Thank you for your detailed reply. I also appreciate the link to the solid state relays. Can you recommend a particular one? Thanks again

Basically, they come in two flavors depending on the output, to control either AC or DC circuits. The input side uses an optoisolator and expects to be connected between the power supply and an active-low controller output pin.

In my laser, I used:

  • An AC SSR to turn the air pump on when the controller activates the STATUS output during the job
  • A DC SSR to turn on the high-flow solenoid when the controller activates the WIND output as set in LightBurn

FOTEK SSRs were so widely counterfeited it was basically impossible to buy a known-good unit; they have since disappeared from all the usual consumer-grade sources.

So, from an Amazon seller that seems to deal in industrial stuff with nary a dog bowl or beach towel on offer, which may or may not mean anything:

Good hunting …

Thank you for the links. I ordered one of the DC units. Last question. Would you use the 24v supply (output) on the KT332N for the supply for the output or would you use a seperate (external) source?

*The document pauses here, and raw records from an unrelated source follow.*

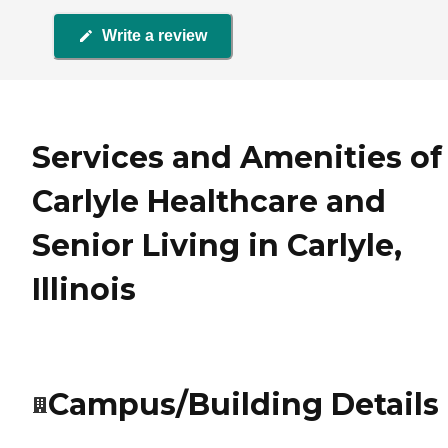
Write a review
Services and Amenities of
Carlyle Healthcare and
Senior Living in Carlyle,
Illinois
Campus/Building Details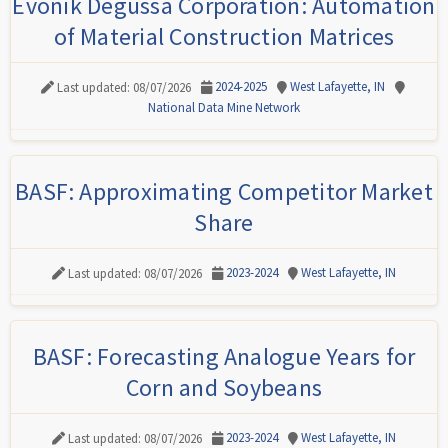
Evonik Degussa Corporation: Automation
of Material Construction Matrices
2024-2025
West Lafayette, IN
Last updated: 08/07/2026
National Data Mine Network
BASF: Approximating Competitor Market
Share
2023-2024
West Lafayette, IN
Last updated: 08/07/2026
BASF: Forecasting Analogue Years for
Corn and Soybeans
2023-2024
West Lafayette, IN
Last updated: 08/07/2026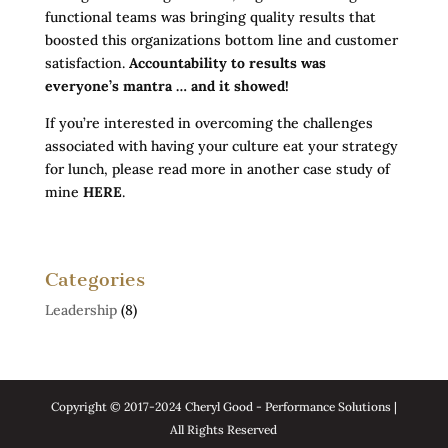
functional teams was bringing quality results that
boosted this organizations bottom line and customer
satisfaction.
Accountability to results was
everyone’s mantra … and it showed!
If you’re interested in overcoming the challenges
associated with having your culture eat your strategy
for lunch, please read more in another case study of
mine
HERE
.
Categories
Leadership
(8)
Copyright © 2017-2024 Cheryl Good - Performance Solutions |
All Rights Reserved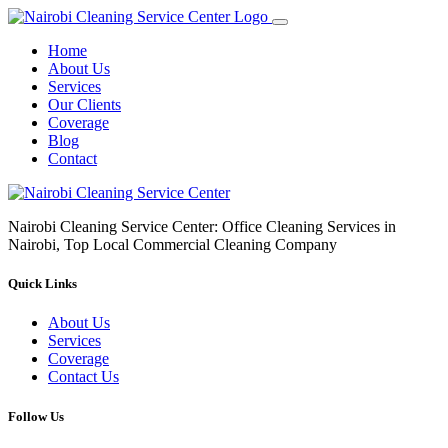
Home
About Us
Services
Our Clients
Coverage
Blog
Contact
Nairobi Cleaning Service Center: Office Cleaning Services in
Nairobi, Top Local Commercial Cleaning Company
Quick Links
About Us
Services
Coverage
Contact Us
Follow Us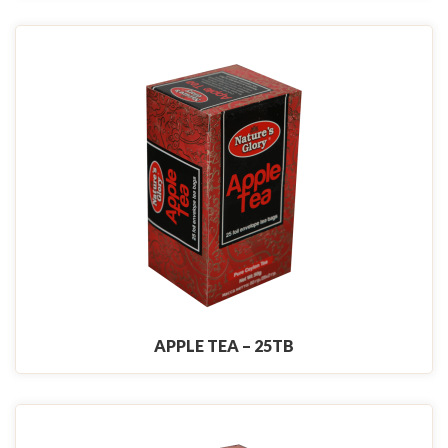
APPLE TEA – 25TB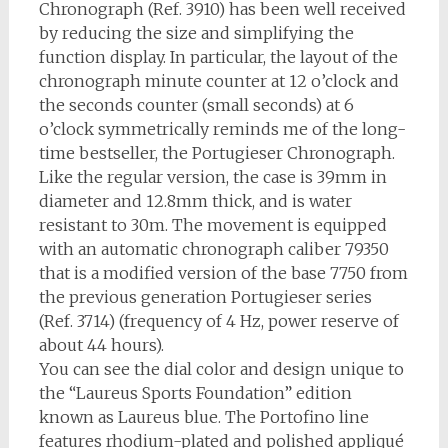
Chronograph (Ref. 3910) has been well received
by reducing the size and simplifying the
function display. In particular, the layout of the
chronograph minute counter at 12 o’clock and
the seconds counter (small seconds) at 6
o’clock symmetrically reminds me of the long-
time bestseller, the Portugieser Chronograph.
Like the regular version, the case is 39mm in
diameter and 12.8mm thick, and is water
resistant to 30m. The movement is equipped
with an automatic chronograph caliber 79350
that is a modified version of the base 7750 from
the previous generation Portugieser series
(Ref. 3714) (frequency of 4 Hz, power reserve of
about 44 hours).
You can see the dial color and design unique to
the “Laureus Sports Foundation” edition
known as Laureus blue. The Portofino line
features rhodium-plated and polished appliqué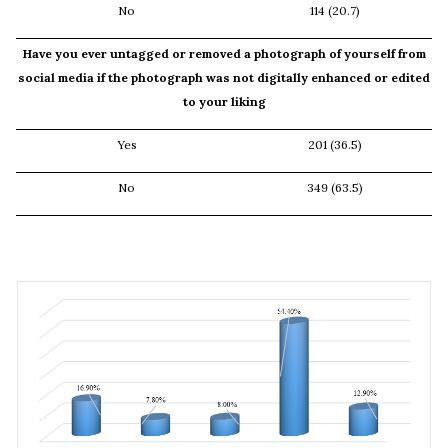
No
114 (20.7)
Have you ever untagged or removed a photograph of yourself from
social media if the photograph was not digitally enhanced or edited
to your liking
Yes
201 (36.5)
No
349 (63.5)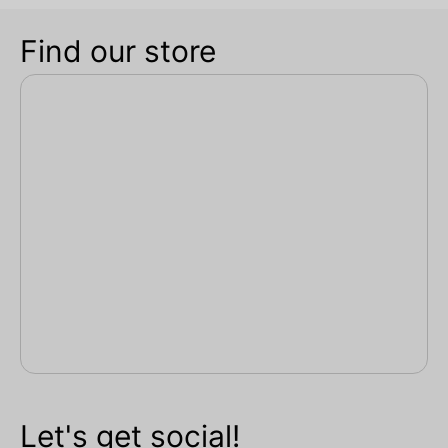
Find our store
Let's get social!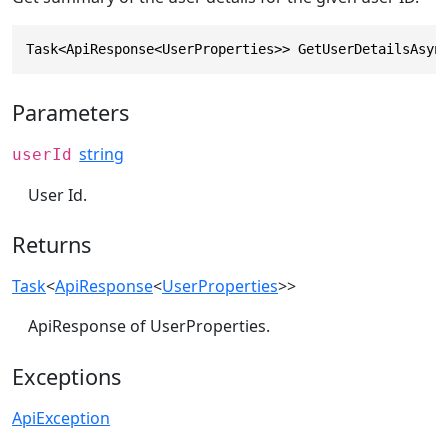
Task<ApiResponse<UserProperties>> GetUserDetailsAsyn
Parameters
string
userId
User Id.
Returns
Task
<
ApiResponse
<
UserProperties
>>
ApiResponse of UserProperties.
Exceptions
ApiException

Positive side of the ssr goes to 24V the negative side goes to the controller. The controller completes the ground for the ssr. The current draw on mine is <20mA, so it’s not really and current for your controller… If I’m following your question…

:smile_cat:


Thanks! Just to clarify, the Input (bottom in the attached photo) of the SSR is connected between “Aux Air” and 24v on the controller. My “load” is the solenoid. Since there is not polarity to Solenoids, I believe I attach one wire of the solenoid to one terminal of the SSR, the other wire of the solenoid to GND on the controller, and then a wire from the 24v on the controller the the remaining terminal on the SSR. Essentially the SSR is “switching” the 24V to the Solenoid. My concern is if the 24v terminal on the controller can handle the load or if you recommend an “external” 24 volt source (in which case I would move the “grounded” wire on the solenoid to the Ground on the external source so the voltage reference is accurate. Thoughts?

Reasonable people will disagree, but I wire (relatively) high-current loads directly to the power supply, rather than the ever-so-convenient controller terminals.

It is probably true that the controller’s +24Vand GND output pins have wide PCB traces from the corresponding power input pins, but I still prefer to keep all that current out of the controller.

Thank you again for all the help. I plan to implement this strategy.